フロ酸ジロキサニドは米国では市販されていない。

赤痢アメーバ( E. histolytica)のシストを排出する無症状の患者は,侵襲性疾患と体内の他の部位や他者への感染拡大を予防するため,パロモマイシン,iodoquinol,またはフロ酸ジロキサニドで治療する(用量は上記を参照のこと)。

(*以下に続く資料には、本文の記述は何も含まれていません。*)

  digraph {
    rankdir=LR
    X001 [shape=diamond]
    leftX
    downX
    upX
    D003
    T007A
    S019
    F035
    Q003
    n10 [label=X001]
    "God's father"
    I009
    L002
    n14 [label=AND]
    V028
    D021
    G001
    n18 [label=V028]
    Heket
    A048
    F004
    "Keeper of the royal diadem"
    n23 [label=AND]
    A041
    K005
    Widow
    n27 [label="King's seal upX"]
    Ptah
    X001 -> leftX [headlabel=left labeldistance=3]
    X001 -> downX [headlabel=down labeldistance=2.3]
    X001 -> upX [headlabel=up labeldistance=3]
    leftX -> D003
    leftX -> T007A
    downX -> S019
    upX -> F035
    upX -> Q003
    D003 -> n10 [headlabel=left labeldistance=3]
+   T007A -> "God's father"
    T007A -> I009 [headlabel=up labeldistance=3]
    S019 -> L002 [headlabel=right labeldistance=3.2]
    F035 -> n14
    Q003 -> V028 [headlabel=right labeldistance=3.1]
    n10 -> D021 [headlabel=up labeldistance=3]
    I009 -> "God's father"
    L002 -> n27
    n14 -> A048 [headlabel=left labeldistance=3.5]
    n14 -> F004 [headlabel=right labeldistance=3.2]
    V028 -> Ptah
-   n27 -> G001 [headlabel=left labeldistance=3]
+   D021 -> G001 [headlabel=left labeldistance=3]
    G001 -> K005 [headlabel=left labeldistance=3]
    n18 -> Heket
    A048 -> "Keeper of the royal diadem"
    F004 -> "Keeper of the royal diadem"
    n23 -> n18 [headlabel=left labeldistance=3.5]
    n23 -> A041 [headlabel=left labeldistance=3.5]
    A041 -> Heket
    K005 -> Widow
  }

E. disparまたはE. moshkovskii感染症に対する治療は必要ない。しかし,これらを赤痢アメーバ(E. histolytica)と鑑別できる抗原検査またはPCR法が利用できない場合は,臨床的な判断により治療を決定する(例,赤痢アメーバ(E. histolytica)への曝露の可能性によって)。

予防

ヒトの便による食品および水の汚染は防止しなければならないが,無症候性キャリアの頻度が高いため,問題は複雑化している。開発途上地域では,サラダおよび野菜などの非加熱調理食品,および汚染の可能性のある水および氷は避けるべきである。煮沸すれば赤痢アメーバ(E. histolytica)のシストは死滅する。ヨウ素または塩素を含有する化合物を用いた化学的消毒法の有効性は,水温および水中の有機残屑の量に左右される。携帯用濾過器の防御効果は様々である。

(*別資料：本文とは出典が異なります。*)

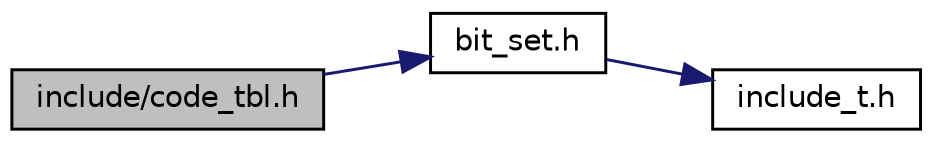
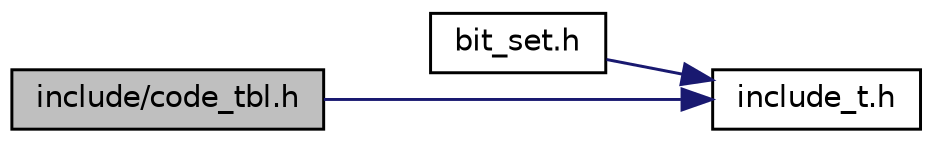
  digraph {
    rankdir=LR
    node [color=black fillcolor=white fontname=Helvetica fontsize=10 shape=record style=filled]
    edge [color=midnightblue fontname=Helvetica fontsize=10 labelfontname=Helvetica labelfontsize=10 style=solid]
    n1 [fillcolor=grey75 fontcolor=black height=0.2 label="include/code_tbl.h" width=0.4]
    n2 [height=0.2 label="bit_set.h" width=0.4]
    n3 [height=0.2 label="include_t.h" width=0.4]
-   n1 -> n2
+   n1 -> n3
    n2 -> n3
  }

ワクチンの開発が続いているが,利用できるワクチンはまだない。

要点

  • 赤痢アメーバ(E. histolytica)は通常赤痢を引き起こすが,ときに肝膿瘍を引き起こすこともある。

  • アメーバによる腸管感染症は便の抗原検査または鏡検を用いて診断する。

  • アメーバによる腸管外感染症は,血清学的検査または抗アメーバ薬による試験的治療を用いて診断するが,前者は過去の感染の可能性が低いと考えられる場合(例,流行地域への旅行者)に特に有用である。

  • メトロニダゾールまたはチニダゾールで治療してアメーバを除去し,次いでiodoquinolまたはパロモマイシンで腸管内のシストを死滅させる。